Asklepion’u da ziyaret etmiştik o zaman; burada sembolik olarak, antik giysilerle geleneksel Hipokrat Yemini töreni de yapılmıştı. Gezimiz, tıbbi deontolojiye dikkat çekmeyi amaçlamıştı. Hipokrat, Asklepion ’da eğitim görmüş ve adı tüm dünyaya buradaki başarıları ile duyulmuştur. Buradaki hediyelik eşya satan dükkanlardan, Hipokrat’ın orijinal yemininin metnini almıştım.
İŞTE HİPOKRAT YEMİNİ
“Hekim Apollon Aesculapions, hygia panacea ve bütün Tanrı ve Tanrıçalar adına. And içerim, onları tanık ve şahit tutarım ki, bu andımı ve verdiğim sözü gücüm kuvvetim yettiği kadar yerine getireceğim. Bu sanatta hocamı, babam gibi tanıyacağım, rızkımı onunla paylaşacağım. Paraya ihtiyacı olursa kesemi onunla bölüşeceğim.Öğrenmek istedikleri takdirde onun çocuklarına bu sanatı bir ücret veya senet almaksızın öğreteceğim. Reçetelerin örneklerini, ağızdan bilgileri şifahi malumatı ve başka dersleri evlatlarıma, hocamın çocuklarına ve hekim andı içenlere öğreteceğim. Bunlardan başka bir kimseye öğretmeyeceğim. Gücüm yettiği kadar tedavimi hiçbir vakit kötülük için değil yardım için kullanacağım. Benden ağı (zehir) isteyene onu vermeyeceğim gibi, böyle bir hareket tarzını bile tavsiye etmeyeceğim. Bunun gibi bir gebe kadına çocuk düşürmesi için ilaç vermeyeceğim. Fakat hayatımı, sanatımı tertemiz bir şekilde kullanacağım. Bıçağımı mesanesinde taş olan muzdariplerde bile kullanmayacağım. Bunun için yerimi ehline terk edeceğim. Hangi eve girersem gireyim, hastaya yardım için gireceğim. Kasıtlı olan bütün kötülüklerden kaçınacağım. İster hür ister köle olsun erkek ve kadınların vücudunu kötüye kullanmaktan mazarattan sakınacağım. Gerek sanatımın icrası sırasında, gerek sanatımın dışında insanlarla münasebette iken etrafımda olup bitenleri, görüp işittiklerimi bir sır olarak saklayacağım ve kimseye açmayacağım.”

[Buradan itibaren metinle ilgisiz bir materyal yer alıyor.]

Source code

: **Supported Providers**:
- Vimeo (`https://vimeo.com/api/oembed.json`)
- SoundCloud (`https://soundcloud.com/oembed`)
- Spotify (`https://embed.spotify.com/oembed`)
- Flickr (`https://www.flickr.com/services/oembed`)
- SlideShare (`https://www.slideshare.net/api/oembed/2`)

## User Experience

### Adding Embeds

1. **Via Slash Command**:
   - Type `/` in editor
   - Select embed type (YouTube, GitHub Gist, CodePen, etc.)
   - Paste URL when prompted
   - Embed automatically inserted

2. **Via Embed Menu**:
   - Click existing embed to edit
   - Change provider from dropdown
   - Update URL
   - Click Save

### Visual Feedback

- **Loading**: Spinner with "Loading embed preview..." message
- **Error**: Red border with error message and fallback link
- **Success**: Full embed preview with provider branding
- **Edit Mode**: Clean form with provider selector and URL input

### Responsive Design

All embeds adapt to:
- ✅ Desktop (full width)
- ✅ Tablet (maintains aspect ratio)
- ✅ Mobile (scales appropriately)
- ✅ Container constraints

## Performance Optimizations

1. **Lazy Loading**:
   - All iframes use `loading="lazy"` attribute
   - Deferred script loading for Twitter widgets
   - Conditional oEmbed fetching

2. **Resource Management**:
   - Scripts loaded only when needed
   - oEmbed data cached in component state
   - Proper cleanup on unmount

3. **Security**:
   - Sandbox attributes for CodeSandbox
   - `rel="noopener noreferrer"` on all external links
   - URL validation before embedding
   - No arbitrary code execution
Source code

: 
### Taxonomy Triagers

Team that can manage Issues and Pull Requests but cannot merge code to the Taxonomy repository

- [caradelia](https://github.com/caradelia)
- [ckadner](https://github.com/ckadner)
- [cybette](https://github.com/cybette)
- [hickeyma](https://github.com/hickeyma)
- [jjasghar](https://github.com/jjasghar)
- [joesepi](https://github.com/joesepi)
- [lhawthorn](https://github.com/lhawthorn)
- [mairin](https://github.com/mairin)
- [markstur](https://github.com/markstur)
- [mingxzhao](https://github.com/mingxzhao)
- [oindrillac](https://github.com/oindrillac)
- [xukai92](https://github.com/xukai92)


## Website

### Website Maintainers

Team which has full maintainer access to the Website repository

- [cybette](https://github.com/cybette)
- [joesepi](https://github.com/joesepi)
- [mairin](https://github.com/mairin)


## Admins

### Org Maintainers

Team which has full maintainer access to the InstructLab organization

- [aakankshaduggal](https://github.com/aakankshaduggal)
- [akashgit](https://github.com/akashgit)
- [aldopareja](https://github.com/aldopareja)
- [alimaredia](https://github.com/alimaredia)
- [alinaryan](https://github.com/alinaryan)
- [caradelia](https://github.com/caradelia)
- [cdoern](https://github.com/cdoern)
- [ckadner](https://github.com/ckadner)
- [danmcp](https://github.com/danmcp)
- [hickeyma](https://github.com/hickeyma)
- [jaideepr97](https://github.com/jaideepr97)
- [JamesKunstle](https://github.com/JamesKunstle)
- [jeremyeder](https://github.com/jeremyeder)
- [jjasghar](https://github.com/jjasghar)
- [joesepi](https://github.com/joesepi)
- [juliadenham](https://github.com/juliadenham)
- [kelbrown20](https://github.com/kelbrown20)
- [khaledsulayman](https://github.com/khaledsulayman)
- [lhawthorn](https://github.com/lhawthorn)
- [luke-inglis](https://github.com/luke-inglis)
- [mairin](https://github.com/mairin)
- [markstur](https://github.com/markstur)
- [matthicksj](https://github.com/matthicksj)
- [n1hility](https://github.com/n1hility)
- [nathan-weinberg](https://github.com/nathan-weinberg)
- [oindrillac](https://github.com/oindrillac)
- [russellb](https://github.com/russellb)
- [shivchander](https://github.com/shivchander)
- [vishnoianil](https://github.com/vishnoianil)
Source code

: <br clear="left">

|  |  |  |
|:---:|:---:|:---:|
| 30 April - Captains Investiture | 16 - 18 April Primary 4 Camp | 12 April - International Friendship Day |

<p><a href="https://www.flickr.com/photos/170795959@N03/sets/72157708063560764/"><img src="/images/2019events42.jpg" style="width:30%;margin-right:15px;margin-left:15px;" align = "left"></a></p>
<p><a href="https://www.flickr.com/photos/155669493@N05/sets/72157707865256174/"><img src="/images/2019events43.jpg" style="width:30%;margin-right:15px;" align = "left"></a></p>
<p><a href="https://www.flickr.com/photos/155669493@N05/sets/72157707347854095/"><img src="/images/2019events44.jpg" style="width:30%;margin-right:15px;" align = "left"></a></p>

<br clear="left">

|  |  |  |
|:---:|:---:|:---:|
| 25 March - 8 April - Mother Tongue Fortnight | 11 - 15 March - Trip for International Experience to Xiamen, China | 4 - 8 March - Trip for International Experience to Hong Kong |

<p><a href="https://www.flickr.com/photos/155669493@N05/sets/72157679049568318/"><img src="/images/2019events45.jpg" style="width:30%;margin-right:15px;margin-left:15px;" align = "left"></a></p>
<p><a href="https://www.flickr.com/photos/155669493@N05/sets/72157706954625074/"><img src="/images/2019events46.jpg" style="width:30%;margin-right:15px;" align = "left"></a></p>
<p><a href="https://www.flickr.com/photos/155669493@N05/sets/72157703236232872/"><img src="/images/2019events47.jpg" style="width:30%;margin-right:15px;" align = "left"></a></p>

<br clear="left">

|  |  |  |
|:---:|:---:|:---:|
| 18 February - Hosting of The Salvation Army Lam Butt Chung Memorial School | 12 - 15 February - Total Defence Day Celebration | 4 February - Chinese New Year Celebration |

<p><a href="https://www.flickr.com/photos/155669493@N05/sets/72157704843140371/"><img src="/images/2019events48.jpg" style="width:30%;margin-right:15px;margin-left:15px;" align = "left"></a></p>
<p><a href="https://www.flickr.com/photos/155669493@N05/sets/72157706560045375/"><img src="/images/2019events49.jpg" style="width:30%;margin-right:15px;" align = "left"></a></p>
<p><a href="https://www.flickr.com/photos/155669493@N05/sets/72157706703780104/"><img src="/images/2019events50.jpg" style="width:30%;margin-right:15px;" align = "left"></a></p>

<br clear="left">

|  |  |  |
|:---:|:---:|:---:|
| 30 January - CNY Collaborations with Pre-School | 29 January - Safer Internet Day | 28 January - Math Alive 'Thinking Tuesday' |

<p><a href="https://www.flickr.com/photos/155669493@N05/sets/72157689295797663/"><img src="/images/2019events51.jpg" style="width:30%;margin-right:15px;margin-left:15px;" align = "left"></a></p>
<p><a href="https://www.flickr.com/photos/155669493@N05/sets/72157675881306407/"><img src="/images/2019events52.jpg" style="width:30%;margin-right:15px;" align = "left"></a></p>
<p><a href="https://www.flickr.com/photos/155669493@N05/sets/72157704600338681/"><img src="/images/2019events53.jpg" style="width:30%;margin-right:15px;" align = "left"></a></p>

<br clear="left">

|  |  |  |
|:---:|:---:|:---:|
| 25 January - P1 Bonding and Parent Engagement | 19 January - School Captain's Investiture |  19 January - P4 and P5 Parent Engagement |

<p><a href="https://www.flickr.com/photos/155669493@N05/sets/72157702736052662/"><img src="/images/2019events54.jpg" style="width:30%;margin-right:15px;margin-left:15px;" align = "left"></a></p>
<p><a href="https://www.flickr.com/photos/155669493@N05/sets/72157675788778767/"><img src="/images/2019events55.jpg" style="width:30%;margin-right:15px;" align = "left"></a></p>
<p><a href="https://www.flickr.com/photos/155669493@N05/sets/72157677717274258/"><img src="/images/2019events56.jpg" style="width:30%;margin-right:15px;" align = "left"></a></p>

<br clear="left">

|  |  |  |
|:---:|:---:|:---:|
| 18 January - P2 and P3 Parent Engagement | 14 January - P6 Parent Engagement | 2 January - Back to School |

Tıbbın babasına , Tıp Fakültesindeki Hocalarıma ve Meslektaşlarıma saygıyla…
Birlikte yapılan herşey güzeldir ve 7 yıl önceki Kos-Hipokrat gezisini hep birlikte yapmıştık ve çok güzeldi.. Gezi anılarında bunu görmek beni çok mutlu etti.. Yazılarının devamını diliyorum..
Çok teşekkür ederim Hasan Abi.Gerçekten çok keyif aldığımız ve mutlu olduğumuz ve yeminimizi de yeniden tazelediğimiz bir geziydi.